Letitia lays her hands on her back and starts her massage. Already, the first song is nearing its close, a decrescendo of its instrumentals matched with intensifying crashing waves. Tashi closes her eyes, transporting herself back to the last time she heard this CD. It must have been 2007 — Stanford offered free yoga classes in a studio with a hardwood floor that smelled like floral perfume, rubber mats, and feet. The teacher, Tanya, was a tan woman with brown hair, flexible in a way that made Tashi’s cheeks hot. Tashi couldn’t keep up with the dancers in the class in flexibility but made up for it in strength, holding planks longer than anyone else. It was okay, because Tanya never checked the dancers’ form like she checked Tashi’s, nudging her body millimeters up or down with her soft hands.

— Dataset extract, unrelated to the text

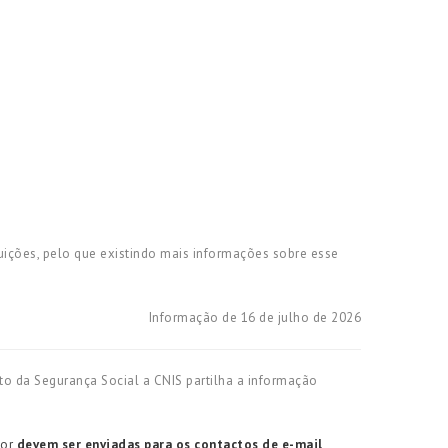
uições, pelo que existindo mais informações sobre esse
Informação de 16 de julho de 2026
to da Segurança Social a CNIS partilha a informação
dor
devem ser enviadas para os contactos de e-mail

Her knee was whole, then. Strong and loose. Free of the aches and pains that have nagged her since the accident, alerting her to rain, to stress, to overexertion. Her body was unfamiliar with the tug of scar tissue, the way incisions were numb but other people felt them anyway, sibilant with empathy at the sight of barely-healed skin. That same hiss passes through Letitia’s teeth when she massages Tashi’s calf. She gently squeezes the divot behind Tashi’s knee, kneading the scar tissue there with her thumb.
”Does this hurt?”
Tashi shakes her head. ”There’s a spot the size of a quarter back there where I can’t feel anything at all. Just pressure. That’s where your thumb is right now.”
The massage therapist presses down on it harder with her thumb. She gives attention to the scar tissue before moving down further to her feet. Tashi drifts into a trance state as Letitia works her heel. In her mind, Tanya is shifting from Mountain Pose into Extended Side Angle. As she exhales on three, her arm stretches, palm out, towards the sky.